START EXCERPTED DATA

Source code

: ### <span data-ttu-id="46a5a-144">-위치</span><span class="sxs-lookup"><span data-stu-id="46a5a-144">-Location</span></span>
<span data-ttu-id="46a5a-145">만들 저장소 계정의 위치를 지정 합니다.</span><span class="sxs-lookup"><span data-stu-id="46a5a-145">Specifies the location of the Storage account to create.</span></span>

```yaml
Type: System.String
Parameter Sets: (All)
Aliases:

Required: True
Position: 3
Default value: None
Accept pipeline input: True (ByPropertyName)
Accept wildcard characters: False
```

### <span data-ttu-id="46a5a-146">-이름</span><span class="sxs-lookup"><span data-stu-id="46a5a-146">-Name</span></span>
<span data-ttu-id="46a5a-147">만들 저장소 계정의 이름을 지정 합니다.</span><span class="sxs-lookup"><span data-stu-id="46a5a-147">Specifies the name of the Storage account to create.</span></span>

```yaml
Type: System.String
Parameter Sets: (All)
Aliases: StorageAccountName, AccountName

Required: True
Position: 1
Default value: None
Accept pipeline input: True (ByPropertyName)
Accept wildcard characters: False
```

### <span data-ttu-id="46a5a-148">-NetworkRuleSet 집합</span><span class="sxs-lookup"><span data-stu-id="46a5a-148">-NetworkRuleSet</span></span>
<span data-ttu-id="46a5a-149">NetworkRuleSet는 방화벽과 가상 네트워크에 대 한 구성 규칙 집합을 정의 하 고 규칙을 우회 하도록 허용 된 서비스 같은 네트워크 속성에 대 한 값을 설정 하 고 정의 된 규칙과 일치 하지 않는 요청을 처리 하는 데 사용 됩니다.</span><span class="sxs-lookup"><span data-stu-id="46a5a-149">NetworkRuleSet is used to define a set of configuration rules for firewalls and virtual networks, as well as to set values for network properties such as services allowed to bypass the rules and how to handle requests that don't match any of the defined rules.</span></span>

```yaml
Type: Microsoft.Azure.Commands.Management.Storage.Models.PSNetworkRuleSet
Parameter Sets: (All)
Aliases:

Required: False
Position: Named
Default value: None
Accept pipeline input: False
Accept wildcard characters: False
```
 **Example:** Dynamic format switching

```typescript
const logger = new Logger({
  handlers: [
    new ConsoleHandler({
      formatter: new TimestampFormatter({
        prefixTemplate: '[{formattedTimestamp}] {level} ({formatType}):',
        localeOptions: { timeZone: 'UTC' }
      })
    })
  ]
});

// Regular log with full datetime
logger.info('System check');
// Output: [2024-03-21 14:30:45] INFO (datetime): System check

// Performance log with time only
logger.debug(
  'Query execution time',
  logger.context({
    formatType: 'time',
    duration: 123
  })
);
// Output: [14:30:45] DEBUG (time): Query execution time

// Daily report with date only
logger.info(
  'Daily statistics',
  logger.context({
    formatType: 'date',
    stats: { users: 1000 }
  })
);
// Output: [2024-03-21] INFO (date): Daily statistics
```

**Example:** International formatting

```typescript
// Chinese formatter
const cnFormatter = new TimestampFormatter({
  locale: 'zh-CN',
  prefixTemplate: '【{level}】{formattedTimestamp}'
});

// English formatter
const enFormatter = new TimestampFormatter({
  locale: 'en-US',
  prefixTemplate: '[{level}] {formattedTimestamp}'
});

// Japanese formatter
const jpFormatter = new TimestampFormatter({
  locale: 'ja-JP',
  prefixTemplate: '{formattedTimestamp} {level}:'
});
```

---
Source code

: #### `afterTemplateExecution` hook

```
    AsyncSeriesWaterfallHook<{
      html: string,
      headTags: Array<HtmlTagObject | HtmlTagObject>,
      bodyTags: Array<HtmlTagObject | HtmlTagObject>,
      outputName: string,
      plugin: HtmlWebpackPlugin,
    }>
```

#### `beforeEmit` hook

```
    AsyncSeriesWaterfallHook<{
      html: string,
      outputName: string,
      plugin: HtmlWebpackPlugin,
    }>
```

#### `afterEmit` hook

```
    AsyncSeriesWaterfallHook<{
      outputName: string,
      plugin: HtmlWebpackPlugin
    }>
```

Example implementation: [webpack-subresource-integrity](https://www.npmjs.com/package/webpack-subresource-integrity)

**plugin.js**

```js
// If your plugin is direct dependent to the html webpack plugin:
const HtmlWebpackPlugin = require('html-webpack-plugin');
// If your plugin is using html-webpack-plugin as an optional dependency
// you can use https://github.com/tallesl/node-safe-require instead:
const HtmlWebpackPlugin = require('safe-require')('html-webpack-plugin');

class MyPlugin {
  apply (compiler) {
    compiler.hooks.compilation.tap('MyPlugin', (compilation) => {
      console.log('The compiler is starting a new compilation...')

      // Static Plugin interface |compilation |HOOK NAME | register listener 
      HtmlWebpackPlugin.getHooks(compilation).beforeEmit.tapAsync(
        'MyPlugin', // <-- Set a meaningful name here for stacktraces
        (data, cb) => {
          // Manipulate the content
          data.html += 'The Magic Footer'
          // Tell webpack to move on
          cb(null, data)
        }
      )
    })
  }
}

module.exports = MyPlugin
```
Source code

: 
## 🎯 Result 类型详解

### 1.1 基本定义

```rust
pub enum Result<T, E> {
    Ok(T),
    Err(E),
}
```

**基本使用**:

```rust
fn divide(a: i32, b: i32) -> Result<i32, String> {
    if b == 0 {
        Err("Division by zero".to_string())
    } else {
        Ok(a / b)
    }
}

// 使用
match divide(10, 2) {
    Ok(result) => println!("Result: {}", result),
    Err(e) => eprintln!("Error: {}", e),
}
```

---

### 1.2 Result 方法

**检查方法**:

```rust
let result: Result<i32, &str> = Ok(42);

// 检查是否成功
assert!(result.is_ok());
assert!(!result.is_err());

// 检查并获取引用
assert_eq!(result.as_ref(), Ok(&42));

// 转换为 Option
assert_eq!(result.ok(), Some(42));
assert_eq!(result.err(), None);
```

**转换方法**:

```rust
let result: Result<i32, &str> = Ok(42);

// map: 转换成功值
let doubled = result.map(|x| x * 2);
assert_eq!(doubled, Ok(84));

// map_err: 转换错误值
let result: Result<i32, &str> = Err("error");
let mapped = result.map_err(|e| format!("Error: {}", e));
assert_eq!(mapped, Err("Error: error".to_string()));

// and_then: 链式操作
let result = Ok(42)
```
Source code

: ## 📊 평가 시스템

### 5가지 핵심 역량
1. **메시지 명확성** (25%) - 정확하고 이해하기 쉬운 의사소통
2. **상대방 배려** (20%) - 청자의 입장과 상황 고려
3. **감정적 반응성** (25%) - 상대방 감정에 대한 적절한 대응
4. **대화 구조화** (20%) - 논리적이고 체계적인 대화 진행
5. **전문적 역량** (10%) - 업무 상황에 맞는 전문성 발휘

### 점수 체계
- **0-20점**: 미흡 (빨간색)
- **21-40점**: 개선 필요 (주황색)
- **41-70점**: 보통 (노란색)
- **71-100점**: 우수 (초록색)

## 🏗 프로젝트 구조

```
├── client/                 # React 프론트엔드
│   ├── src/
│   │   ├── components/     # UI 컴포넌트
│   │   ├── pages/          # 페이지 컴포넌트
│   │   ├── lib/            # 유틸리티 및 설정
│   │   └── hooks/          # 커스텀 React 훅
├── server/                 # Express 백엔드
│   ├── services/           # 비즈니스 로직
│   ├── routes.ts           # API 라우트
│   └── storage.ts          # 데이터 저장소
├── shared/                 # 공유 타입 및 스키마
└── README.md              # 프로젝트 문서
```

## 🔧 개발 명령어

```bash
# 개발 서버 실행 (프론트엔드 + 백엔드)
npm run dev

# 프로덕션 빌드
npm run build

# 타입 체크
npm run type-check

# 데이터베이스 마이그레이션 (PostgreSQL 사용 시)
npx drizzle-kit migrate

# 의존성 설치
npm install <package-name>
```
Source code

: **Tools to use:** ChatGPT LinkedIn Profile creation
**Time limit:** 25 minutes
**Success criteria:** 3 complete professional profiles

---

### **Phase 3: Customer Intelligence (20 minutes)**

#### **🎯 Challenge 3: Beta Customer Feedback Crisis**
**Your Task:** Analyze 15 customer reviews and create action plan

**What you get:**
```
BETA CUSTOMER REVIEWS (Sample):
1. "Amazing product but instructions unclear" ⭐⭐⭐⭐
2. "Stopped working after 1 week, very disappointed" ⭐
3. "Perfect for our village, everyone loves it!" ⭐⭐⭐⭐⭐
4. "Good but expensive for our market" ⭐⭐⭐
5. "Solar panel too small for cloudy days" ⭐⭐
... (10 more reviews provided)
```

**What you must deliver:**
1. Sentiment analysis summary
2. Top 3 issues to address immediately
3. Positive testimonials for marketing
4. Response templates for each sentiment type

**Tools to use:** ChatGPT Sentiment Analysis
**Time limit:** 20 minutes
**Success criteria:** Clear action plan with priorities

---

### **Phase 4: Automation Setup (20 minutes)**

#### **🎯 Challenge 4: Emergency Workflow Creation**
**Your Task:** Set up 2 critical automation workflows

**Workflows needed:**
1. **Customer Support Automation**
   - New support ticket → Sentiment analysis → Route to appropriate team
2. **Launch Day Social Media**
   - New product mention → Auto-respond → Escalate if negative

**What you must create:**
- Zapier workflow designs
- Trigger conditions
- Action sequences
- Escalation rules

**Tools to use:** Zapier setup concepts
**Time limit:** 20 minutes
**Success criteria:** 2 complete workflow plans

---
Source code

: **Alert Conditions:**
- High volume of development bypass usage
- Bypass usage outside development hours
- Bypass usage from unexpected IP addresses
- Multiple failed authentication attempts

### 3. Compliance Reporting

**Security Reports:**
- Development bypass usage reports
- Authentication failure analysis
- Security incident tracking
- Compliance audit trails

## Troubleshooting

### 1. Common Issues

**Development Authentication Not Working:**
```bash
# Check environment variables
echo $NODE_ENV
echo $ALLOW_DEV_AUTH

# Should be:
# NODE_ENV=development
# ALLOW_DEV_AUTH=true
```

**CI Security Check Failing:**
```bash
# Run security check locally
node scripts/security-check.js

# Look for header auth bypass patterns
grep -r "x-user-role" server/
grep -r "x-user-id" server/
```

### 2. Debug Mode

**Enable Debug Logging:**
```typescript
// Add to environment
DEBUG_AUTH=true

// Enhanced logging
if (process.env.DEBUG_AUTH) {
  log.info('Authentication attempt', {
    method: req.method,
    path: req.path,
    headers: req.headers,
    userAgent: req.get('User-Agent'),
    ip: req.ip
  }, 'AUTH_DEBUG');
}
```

END EXCERPTED DATA

EXERCISE OBJECTIVE:
Give the number of lines in the entries above that include the string "TimestampFormatter". No other output is expected.

RESULT BELOW:
4